Exhala despacio. Apenas contiene la risa.
—Entonces, ¿qué se supone que haga, Mia? ¿Pagarte por usar mi propia piscina?
—No. Solo… —me pongo algo incómoda—. Bueno… quería proponerte… ¿Y si nadamos juntos? Sería más divertido.
Baja la mirada al suelo. Se muerde apenas el labio inferior.
—Bueno… yo…
—¿Temes que mi peso provoque un tsunami y el agua se salga del borde? —recuerdo su advertencia del primer día que llegué a la casa.
—¡No! Dices tonterías.
—¿Entonces qué?
—Nada. No me importa. Nademos juntos, si eso quieres.
—¡Genial! Solo me pongo el bañador.
Skyler asiente.
—De acuerdo. Yo también tengo que ponerme el bañador. Quiero decir… el traje de baño. Está en el dormitorio. En mi dormitorio temporal, el del segundo piso —mira alrededor y luego, por alguna razón, se dirige a la cocina. Se mueve como un robot aspirador al que se le ha estropeado la navegación.
—Timur, sube por aquí —me río—. ¿Lo olvidaste?
—Ah, cierto. Es que… me he confundido un poco —dice evitando mi mirada mientras sube—. Nos vemos en la piscina.
Entro a mi habitación y enseguida siento cómo la ansiedad vuelve con fuerza. Saco del armario el bañador que Skyler me compró. Cada vez que me lo ponía, me sentía como una diosa.
Pero hoy me quedo paralizada frente al espejo. Lo que veo no me gusta.
El vientre. Es blando y blanco, como un malvavisco. Y basta inclinarme un poco para que aparezcan unos pliegues feos a los lados. Las caderas… ¿por qué de repente se ven tan anchas? Y las piernas, que antes me parecían bastante sexys, ahora lucen pesadas y demasiado grandes.
El bañador no oculta nada. Al contrario, parece resaltar cada detalle en el que nunca me había fijado. Siempre estuve convencida de que me veía bien. Pero ahora, al imaginar que Skyler me verá así… y encima dentro del agua… me da vergüenza.
Tiro del tirante del bañador, intentando cubrir mis costados. Me inclino hacia adelante, me observo en el espejo desde distintos ángulos. Pero nada cambia. Mi reflejo se ríe en silencio de mí: “¿Así piensas salir a verlo? ¿A Mr. Perfección?”.
Exhalo y me froto las mejillas encendidas. ¿Y si finjo que he cambiado de idea? ¿Decir que estoy cansada y me voy a dormir? Siento un nudo en la garganta. No puedo. No estoy lista.
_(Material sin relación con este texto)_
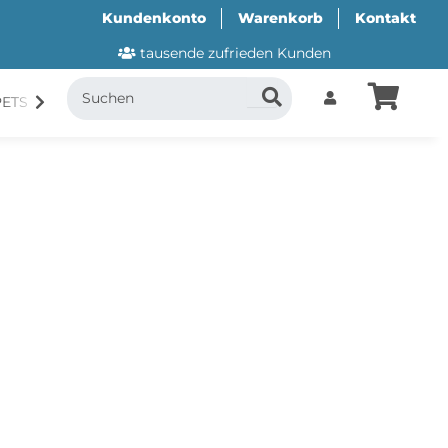
Kundenkonto
Warenkorb
Kontakt
tausende zufrieden Kunden
PETS
CANI.COOL
SUITICAL
GESCHENKUTSCH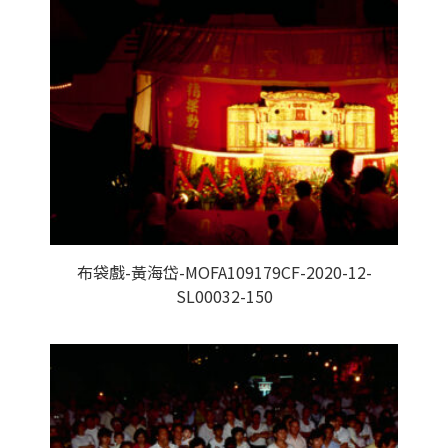
布袋戲-黃海岱-MOFA109179CF-2020-12-
SL00032-150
No así.
—¿Pero en qué estaba pensando? —murmuro, quitándome nerviosa los tirantes del bañador—. “Nademos juntos”… ¿Cómo se me ocurrió eso?
¿Mostrarme medio desnuda y luego escuchar toda la semana sus bromas sarcásticas sobre mi cuerpo? No, gracias.
Rápido me quito el bañador, lo escondo al fondo del armario y me pongo lo primero que encuentro: el pijama. Unos pantalones suaves con estrellitas pequeñas y una camiseta ancha. Eso en lo que me siento protegida. Comodidad ante todo.
Miro al espejo una vez más. Sí, parezco alguien que va a tomar té por la noche, no a un baño romántico bajo las estrellas. Pero al menos no me siento desnuda ni vulnerable.
Recojo el pelo en una coleta descuidada y decido: primero voy a ponerme en forma, y luego, sí, me pondré el bañador atrevido.
Abro la puerta y salgo a su encuentro con mi pijama de estrellitas.